Over the past 25 years, that burden has become increasingly onerous. Both Republican and Democratic Administrations exacerbated the problem by cracking down on borrowers who could not keep up with their payments, while at the same time giving the profit-maximizing private sector greater control over the system. That control was intensified by the privatization of the Student Loan Marketing Association (Sallie Mae) in the late 1990s and by the refusal of Congress for years to heed calls to get private banks out of the student loan business.

It was not until March 2010 that Congress, at the urging of the Obama Administration, eliminated the private parasites and converted billions in bank subsidies into funds for the expansion of the Pell Grant program. This was a remarkable step that will reduce future debt burdens, but by the time it occurred a great deal of damage had already been done.

During the past two decades, student loan debt has skyrocketed. Last year new loans surpassed $100 billion for the first time, and total loans outstanding are soon expected to exceed $1 trillion. According to the College Board, the typical recipient of a bachelor’s degree now owes $22,000 upon graduation. These numbers are all the more daunting in light of the dismal job prospects for graduates, millions of whom are unemployed or underemployed.

Given this history, young people are justified in viewing their student debts as akin to the unsustainable mortgages foisted on low-income home buyers by predatory lenders. President Obama recently announced some administrative adjustments to student loan obligations, but that will make only a small dent in the problem.

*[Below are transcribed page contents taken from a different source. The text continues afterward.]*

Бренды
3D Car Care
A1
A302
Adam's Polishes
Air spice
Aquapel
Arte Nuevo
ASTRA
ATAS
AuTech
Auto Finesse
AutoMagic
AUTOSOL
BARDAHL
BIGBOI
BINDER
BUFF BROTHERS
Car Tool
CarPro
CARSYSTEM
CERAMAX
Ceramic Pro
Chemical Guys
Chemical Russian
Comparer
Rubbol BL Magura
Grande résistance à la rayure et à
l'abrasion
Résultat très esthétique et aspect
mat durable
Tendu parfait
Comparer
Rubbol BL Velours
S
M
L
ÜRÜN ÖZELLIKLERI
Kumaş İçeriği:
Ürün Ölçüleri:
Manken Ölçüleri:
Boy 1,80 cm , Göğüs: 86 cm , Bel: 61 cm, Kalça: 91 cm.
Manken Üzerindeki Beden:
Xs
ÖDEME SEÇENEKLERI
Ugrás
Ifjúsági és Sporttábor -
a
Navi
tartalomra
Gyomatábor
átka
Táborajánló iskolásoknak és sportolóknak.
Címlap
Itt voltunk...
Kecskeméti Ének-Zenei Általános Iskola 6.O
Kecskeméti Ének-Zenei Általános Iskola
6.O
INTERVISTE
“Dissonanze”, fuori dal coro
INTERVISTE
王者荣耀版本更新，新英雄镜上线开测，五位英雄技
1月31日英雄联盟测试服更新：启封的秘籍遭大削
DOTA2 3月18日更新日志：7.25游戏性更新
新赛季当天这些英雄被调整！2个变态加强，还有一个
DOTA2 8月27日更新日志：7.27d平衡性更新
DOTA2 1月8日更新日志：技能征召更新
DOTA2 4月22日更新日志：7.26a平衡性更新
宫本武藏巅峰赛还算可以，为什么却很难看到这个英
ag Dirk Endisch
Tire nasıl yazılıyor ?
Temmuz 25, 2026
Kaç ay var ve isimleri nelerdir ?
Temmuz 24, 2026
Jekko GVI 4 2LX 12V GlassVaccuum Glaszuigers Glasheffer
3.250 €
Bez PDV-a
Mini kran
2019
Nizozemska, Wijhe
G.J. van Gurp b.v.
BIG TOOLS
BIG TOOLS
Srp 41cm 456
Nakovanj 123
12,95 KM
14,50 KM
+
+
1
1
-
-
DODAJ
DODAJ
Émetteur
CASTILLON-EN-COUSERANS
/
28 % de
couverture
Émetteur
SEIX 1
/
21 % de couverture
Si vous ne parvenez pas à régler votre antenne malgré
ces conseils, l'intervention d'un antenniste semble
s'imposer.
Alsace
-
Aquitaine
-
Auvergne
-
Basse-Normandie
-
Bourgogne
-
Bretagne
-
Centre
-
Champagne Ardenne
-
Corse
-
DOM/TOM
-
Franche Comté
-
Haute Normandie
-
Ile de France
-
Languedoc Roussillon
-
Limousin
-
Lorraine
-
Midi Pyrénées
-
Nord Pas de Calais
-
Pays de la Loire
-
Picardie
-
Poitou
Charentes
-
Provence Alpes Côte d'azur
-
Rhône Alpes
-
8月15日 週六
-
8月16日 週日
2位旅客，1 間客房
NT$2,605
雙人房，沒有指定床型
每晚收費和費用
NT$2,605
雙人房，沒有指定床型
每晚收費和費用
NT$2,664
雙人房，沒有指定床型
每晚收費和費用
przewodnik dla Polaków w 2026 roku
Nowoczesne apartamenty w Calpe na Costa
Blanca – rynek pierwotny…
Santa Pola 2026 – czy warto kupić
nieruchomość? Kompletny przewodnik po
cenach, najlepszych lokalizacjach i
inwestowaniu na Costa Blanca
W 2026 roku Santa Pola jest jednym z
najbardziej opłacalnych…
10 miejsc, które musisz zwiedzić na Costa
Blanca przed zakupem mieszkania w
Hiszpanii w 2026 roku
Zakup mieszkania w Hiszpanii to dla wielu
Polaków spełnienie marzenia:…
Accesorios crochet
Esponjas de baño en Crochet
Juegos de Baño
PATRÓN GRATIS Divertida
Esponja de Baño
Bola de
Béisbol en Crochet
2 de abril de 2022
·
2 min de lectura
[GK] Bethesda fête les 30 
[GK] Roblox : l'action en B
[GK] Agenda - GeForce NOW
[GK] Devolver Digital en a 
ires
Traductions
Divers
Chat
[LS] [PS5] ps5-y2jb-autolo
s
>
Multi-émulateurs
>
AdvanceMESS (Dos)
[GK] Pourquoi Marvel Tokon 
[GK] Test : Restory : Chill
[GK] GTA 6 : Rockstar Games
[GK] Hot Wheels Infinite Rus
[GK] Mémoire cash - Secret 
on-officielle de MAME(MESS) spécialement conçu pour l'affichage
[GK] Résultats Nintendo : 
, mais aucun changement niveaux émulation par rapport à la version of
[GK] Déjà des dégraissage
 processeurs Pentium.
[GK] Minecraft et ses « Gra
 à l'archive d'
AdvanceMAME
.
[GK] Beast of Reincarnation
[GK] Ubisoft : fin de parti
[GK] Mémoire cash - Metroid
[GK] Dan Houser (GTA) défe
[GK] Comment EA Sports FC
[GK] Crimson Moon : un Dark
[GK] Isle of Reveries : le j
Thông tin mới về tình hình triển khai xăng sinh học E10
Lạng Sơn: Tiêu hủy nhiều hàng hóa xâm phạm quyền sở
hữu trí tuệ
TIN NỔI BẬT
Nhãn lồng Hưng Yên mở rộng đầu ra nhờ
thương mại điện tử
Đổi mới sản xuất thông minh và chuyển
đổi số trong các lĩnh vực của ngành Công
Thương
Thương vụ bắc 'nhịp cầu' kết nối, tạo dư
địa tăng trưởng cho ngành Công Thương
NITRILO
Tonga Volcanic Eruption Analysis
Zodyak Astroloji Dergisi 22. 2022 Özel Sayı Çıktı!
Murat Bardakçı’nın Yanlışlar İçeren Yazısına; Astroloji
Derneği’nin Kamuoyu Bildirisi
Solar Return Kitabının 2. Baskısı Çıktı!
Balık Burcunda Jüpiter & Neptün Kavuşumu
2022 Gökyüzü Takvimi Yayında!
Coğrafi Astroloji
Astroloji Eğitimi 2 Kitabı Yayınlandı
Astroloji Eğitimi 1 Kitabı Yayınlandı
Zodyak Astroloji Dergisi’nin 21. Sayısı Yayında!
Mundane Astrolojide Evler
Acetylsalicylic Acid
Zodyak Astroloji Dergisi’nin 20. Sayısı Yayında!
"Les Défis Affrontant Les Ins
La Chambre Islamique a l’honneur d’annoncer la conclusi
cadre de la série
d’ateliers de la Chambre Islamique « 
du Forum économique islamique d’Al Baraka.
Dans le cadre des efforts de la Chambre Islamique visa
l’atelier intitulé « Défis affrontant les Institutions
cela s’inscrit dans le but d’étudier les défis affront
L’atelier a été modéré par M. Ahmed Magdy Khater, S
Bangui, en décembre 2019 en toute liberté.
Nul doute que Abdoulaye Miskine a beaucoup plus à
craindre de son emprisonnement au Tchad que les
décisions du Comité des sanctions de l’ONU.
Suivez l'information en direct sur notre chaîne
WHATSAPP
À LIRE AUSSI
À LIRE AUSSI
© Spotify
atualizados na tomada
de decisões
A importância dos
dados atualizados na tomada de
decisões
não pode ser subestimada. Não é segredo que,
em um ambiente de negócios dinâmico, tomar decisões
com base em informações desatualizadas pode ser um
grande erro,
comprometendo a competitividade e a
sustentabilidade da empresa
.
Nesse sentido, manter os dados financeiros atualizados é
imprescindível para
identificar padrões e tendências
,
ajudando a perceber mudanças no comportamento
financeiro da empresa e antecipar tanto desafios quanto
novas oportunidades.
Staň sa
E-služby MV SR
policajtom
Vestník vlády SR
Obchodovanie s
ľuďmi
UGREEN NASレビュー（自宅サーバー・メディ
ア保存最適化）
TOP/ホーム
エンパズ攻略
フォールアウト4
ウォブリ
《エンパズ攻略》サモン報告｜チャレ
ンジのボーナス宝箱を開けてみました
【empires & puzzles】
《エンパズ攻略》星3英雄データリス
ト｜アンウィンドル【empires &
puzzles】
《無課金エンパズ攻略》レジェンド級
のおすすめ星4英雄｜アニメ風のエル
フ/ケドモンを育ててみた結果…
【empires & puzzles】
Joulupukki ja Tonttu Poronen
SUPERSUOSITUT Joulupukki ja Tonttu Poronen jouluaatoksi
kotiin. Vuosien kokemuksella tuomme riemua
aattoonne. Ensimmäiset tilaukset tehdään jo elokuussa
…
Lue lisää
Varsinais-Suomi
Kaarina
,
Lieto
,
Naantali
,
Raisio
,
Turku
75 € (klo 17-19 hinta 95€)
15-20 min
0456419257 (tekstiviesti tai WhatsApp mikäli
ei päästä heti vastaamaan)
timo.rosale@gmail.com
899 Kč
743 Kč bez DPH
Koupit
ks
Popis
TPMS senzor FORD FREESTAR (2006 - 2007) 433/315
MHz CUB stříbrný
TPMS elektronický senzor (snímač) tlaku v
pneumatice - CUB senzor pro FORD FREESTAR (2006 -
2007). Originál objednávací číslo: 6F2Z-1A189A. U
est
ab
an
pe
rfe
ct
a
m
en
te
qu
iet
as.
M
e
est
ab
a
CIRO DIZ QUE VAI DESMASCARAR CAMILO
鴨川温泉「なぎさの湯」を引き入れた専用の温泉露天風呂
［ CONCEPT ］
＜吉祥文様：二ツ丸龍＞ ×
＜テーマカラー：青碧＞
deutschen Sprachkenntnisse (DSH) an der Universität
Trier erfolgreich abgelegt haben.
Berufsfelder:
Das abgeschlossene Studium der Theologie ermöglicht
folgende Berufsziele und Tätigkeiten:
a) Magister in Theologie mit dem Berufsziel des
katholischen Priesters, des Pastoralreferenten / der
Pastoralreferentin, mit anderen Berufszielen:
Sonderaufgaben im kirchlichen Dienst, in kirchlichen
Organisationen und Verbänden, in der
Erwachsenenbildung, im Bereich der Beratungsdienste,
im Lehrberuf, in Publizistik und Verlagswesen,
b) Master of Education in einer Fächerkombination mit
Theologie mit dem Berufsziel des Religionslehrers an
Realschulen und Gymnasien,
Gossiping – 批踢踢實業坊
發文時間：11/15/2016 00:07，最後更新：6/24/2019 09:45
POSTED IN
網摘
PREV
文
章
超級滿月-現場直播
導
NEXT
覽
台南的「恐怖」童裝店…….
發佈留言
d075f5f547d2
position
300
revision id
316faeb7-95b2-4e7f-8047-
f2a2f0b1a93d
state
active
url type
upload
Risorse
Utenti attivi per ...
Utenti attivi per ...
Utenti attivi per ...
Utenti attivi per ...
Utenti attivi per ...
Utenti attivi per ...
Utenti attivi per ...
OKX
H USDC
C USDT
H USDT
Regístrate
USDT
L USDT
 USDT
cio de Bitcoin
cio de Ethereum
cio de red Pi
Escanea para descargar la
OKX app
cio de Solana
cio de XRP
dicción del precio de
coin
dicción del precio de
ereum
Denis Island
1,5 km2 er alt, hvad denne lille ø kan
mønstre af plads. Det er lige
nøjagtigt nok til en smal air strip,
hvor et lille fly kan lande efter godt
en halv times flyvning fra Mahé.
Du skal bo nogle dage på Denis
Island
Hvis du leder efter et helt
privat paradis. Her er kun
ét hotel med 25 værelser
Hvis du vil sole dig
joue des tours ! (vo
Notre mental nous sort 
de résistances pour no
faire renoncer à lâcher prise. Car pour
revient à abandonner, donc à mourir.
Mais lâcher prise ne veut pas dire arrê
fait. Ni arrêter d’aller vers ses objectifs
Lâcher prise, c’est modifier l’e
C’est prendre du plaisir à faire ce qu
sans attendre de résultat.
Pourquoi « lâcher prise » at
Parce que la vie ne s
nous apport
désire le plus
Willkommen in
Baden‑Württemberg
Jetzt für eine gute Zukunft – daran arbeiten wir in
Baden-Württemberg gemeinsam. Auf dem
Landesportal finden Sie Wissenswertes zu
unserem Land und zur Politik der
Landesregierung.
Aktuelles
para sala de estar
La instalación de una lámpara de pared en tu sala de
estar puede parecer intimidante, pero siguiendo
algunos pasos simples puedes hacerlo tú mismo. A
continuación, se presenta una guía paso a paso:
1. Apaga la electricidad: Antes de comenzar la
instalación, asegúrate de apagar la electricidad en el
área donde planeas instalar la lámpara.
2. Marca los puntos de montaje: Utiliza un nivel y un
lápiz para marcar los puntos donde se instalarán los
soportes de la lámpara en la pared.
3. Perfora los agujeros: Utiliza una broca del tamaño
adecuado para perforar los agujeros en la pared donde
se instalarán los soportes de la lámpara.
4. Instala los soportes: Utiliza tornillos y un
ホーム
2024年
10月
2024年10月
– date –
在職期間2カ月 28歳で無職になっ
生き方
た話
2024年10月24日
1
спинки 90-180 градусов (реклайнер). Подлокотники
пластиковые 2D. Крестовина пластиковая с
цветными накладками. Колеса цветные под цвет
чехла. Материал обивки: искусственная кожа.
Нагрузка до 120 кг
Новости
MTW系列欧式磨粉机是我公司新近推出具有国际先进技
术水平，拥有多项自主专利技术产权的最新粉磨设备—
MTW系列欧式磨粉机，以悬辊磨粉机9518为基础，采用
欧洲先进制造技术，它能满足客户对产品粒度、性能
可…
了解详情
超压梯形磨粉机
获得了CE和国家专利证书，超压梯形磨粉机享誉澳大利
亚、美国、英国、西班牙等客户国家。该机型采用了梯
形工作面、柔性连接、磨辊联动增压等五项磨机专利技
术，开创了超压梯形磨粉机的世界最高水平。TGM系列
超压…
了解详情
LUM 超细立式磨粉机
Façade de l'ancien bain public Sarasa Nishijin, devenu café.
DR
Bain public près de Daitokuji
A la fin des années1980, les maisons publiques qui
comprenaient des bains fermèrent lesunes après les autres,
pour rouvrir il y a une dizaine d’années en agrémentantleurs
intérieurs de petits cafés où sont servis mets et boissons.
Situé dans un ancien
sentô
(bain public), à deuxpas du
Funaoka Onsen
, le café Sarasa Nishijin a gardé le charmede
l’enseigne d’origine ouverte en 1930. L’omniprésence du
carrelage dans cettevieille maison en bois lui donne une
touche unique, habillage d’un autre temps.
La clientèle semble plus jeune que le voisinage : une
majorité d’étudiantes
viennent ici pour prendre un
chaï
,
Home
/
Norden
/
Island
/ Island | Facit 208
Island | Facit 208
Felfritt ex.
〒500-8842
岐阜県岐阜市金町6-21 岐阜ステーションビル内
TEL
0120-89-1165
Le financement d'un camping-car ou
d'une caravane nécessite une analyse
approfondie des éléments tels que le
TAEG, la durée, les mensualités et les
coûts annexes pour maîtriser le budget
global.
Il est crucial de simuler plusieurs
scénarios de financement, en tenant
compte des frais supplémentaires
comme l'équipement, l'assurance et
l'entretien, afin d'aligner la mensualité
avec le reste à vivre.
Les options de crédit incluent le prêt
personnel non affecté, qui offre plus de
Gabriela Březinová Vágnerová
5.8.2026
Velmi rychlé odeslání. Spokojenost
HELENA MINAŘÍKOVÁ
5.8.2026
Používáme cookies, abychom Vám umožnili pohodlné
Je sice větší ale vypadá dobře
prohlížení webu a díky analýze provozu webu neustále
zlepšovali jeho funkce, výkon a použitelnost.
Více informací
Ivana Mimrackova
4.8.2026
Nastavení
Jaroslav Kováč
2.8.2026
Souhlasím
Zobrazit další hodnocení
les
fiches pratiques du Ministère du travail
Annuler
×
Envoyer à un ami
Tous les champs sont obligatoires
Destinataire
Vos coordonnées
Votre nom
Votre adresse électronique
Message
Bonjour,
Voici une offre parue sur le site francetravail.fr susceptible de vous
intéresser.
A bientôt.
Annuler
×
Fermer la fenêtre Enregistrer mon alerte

Even before the Occupy movement began, there was talk of a student loan debt abolition movement. Much of this talk was inspired by the writings of George Caffentzis, including a widely circulated article in the journal Reclamations. Caffentzis acknowledges the challenges to such a movement stemming from the fact that student loans are not repayable while borrowers are still in school: “Student loans are time bombs, constructed to detonate when the debtor is away from campus and the collectivity college provides is left behind.”

The advent of the Occupy movement is creating a new collectivity and a new way of thinking that addresses the call by Caffentzis for a “political house cleaning to dispel the smell of sanctity and rationality surrounding debt repayment regardless of the conditions in which it has been contracted and the ability of the debtor to do so.” Occupiers are also apt to be more receptive to Caffentzis’s argument that student debt should be seen not as consumer debt but in the context of education as an adjunct to the labor market.

A decade ago, many U.S. activists were building a Jubilee campaign for third world debt cancellation. We now need a similar effort here at home to liberate young people from the consequences of an educational financing system that has gone terribly wrong.